> _Dataset excerpt_:
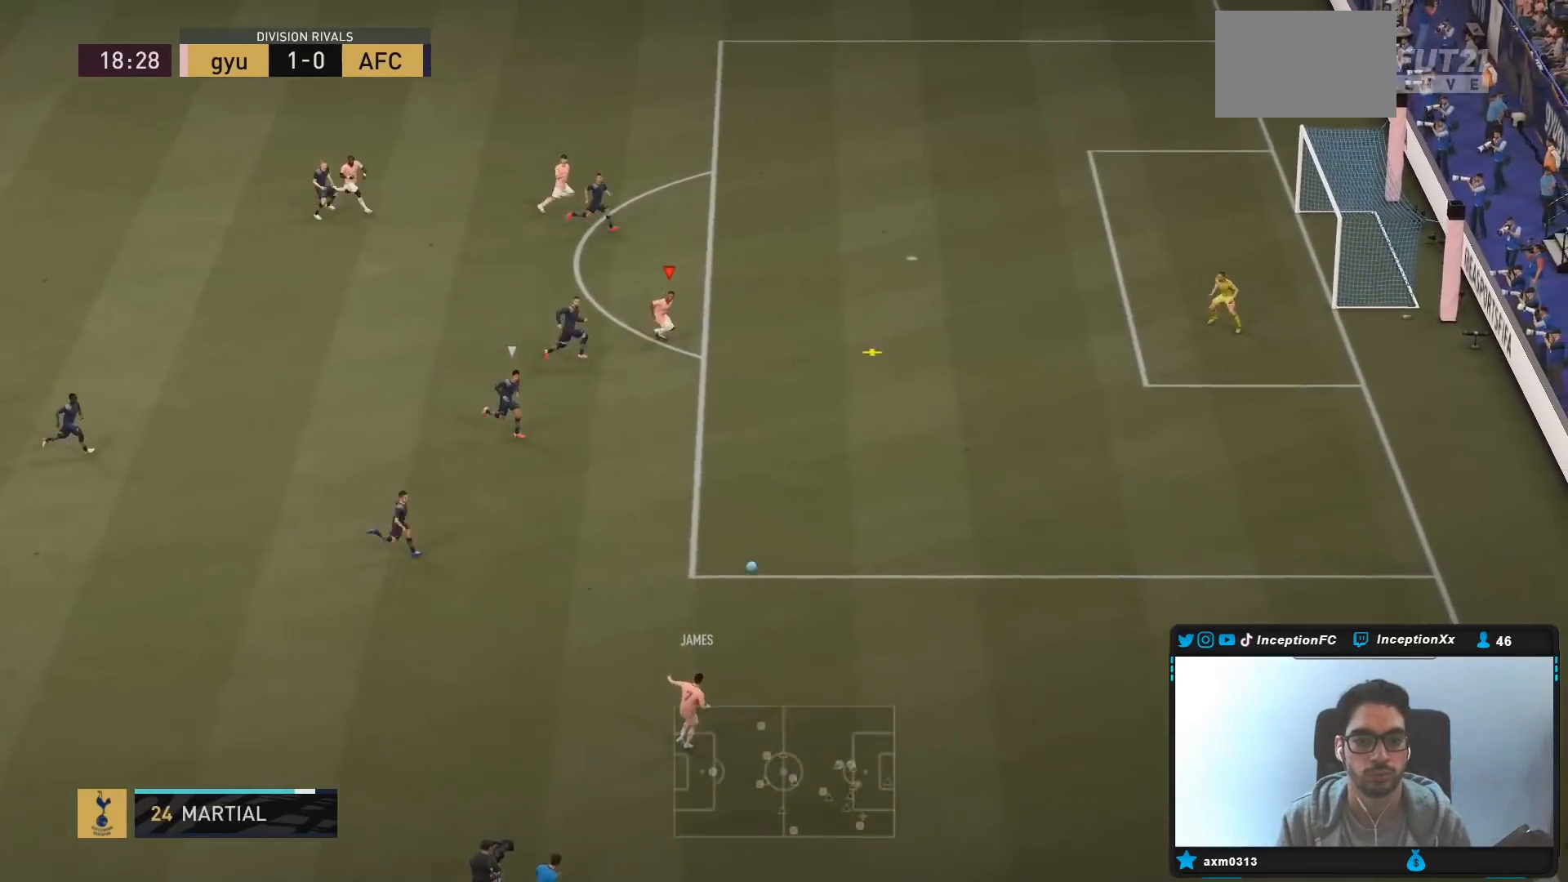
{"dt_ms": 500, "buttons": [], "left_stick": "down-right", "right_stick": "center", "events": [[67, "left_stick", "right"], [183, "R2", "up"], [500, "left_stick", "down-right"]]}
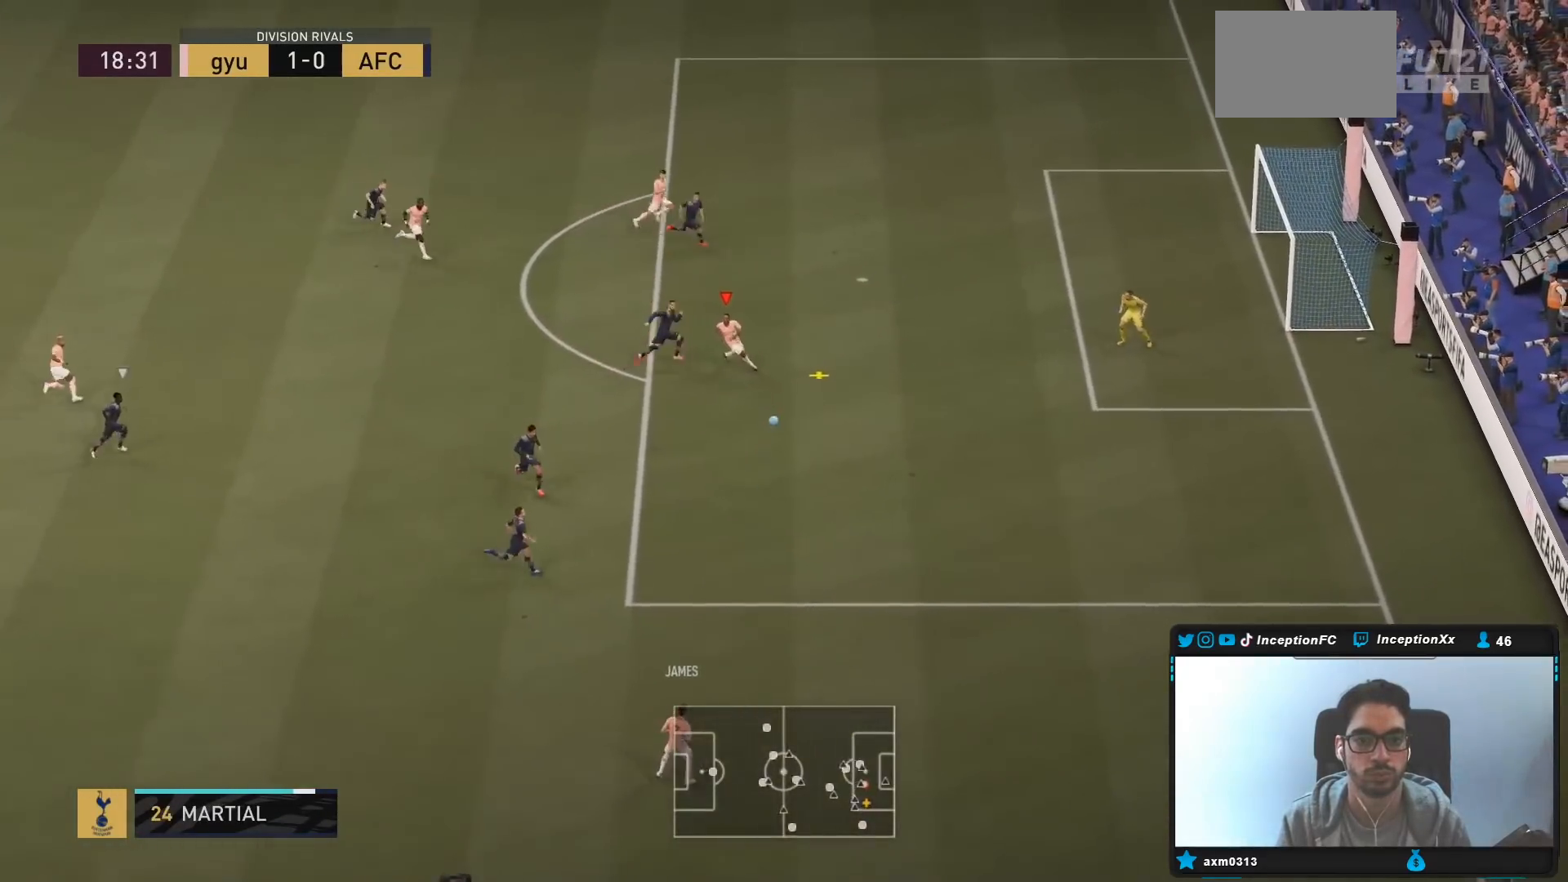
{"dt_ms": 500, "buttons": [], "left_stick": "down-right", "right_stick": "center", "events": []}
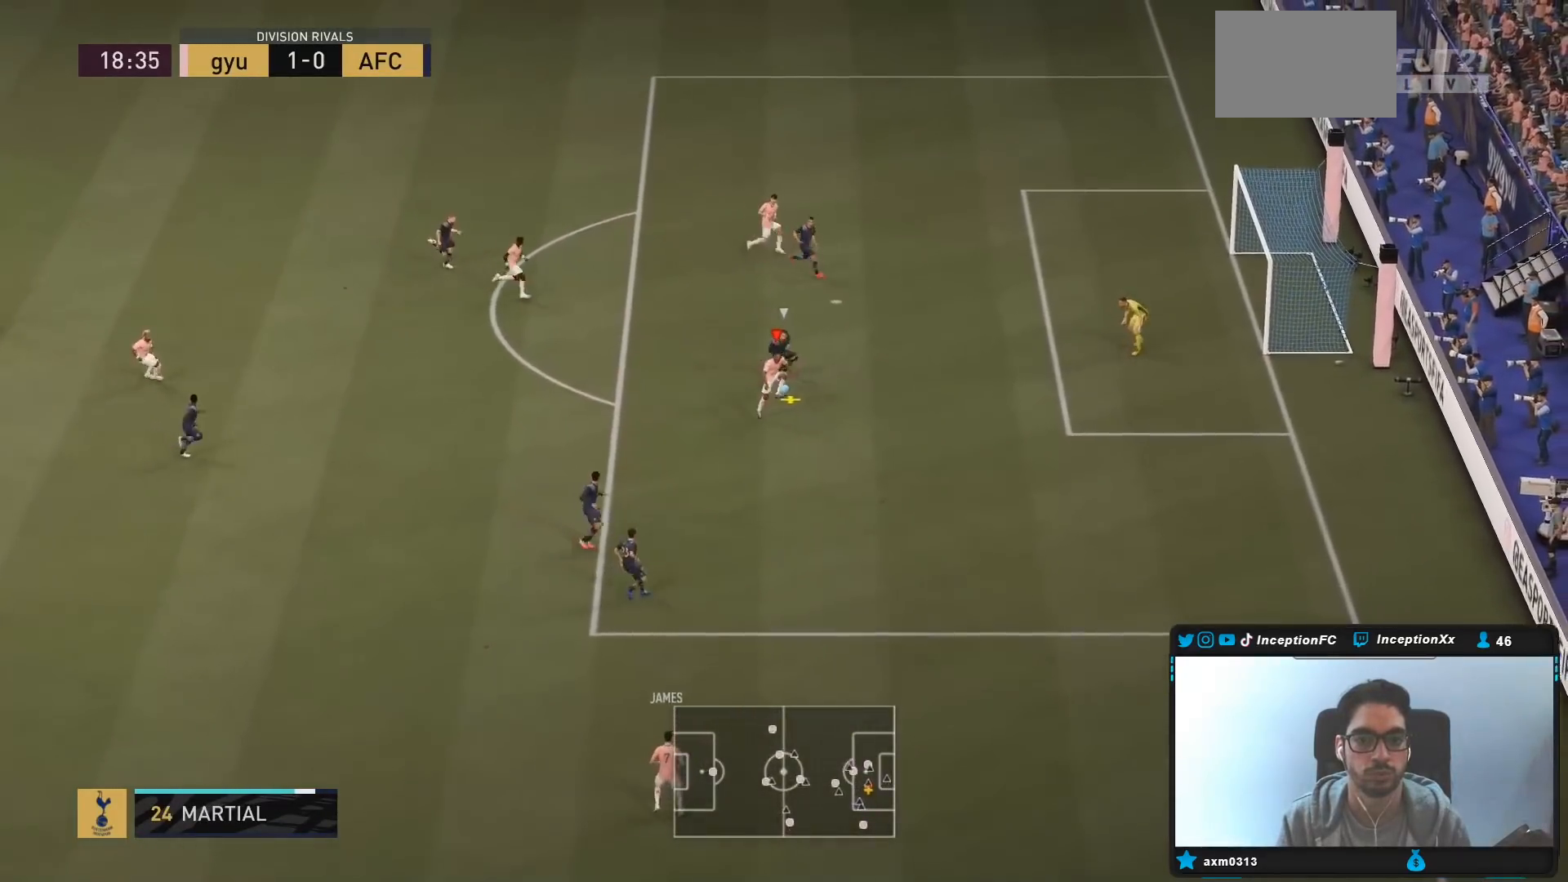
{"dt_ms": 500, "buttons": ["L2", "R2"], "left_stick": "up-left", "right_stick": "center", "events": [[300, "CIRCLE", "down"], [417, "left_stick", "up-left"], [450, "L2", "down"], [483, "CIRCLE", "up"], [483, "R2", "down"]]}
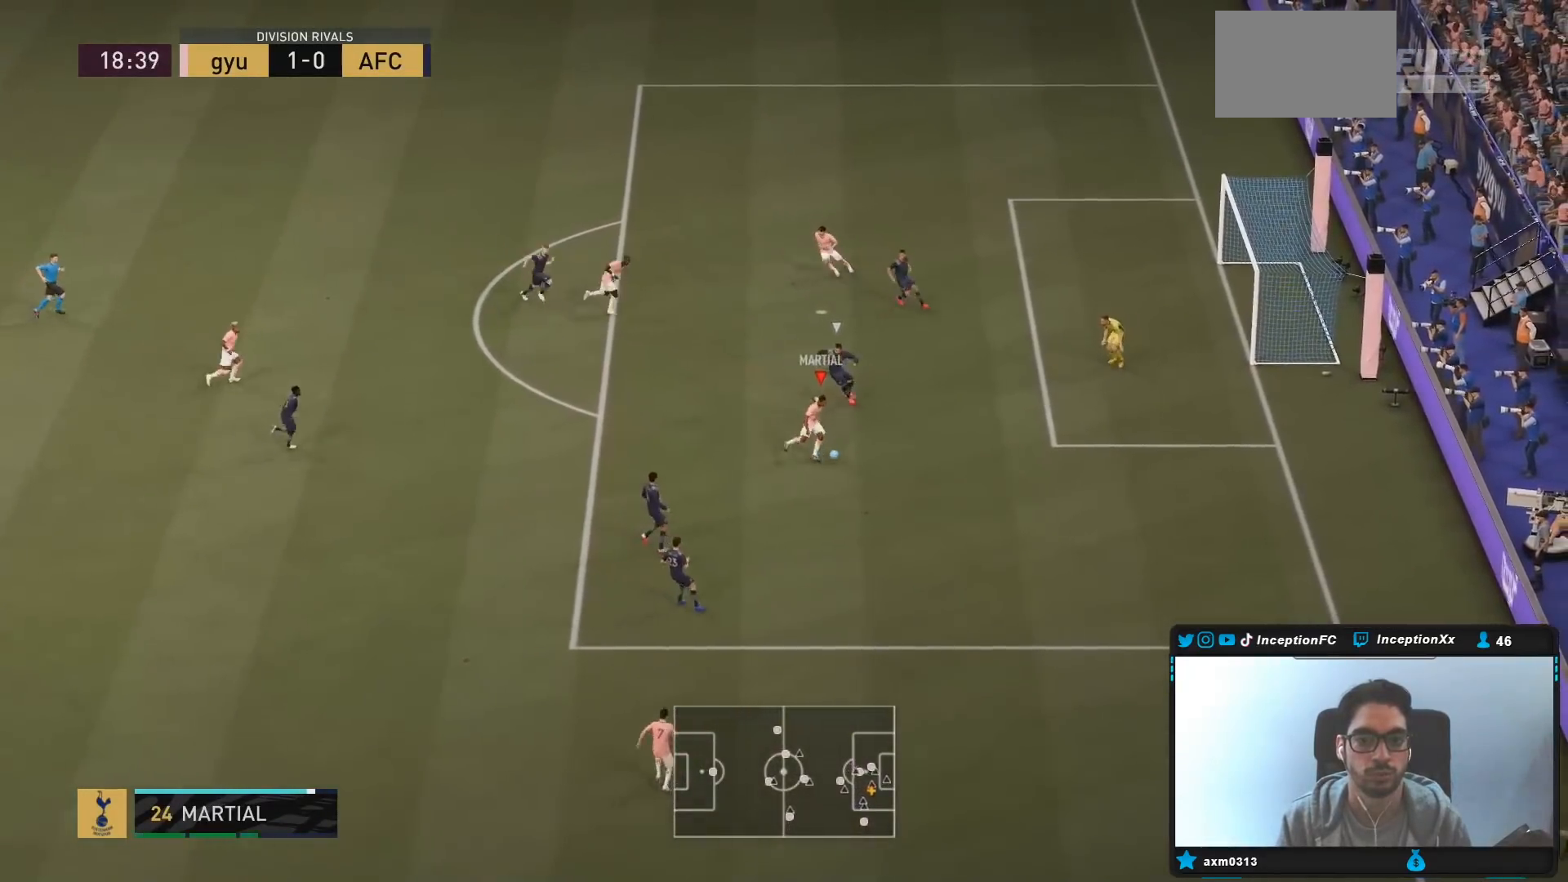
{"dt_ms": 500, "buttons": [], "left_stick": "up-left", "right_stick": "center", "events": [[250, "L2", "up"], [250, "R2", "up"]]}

> _What this task involves_: Please transcribe the whole listing above exactly, with the images left out.

> _Written response_:
{"dt_ms": 500, "buttons": [], "left_stick": "down-right", "right_stick": "center", "events": [[67, "left_stick", "right"], [183, "R2", "up"], [500, "left_stick", "down-right"]]}
{"dt_ms": 500, "buttons": [], "left_stick": "down-right", "right_stick": "center", "events": []}
{"dt_ms": 500, "buttons": ["L2", "R2"], "left_stick": "up-left", "right_stick": "center", "events": [[300, "CIRCLE", "down"], [417, "left_stick", "up-left"], [450, "L2", "down"], [483, "CIRCLE", "up"], [483, "R2", "down"]]}
{"dt_ms": 500, "buttons": [], "left_stick": "up-left", "right_stick": "center", "events": [[250, "L2", "up"], [250, "R2", "up"]]}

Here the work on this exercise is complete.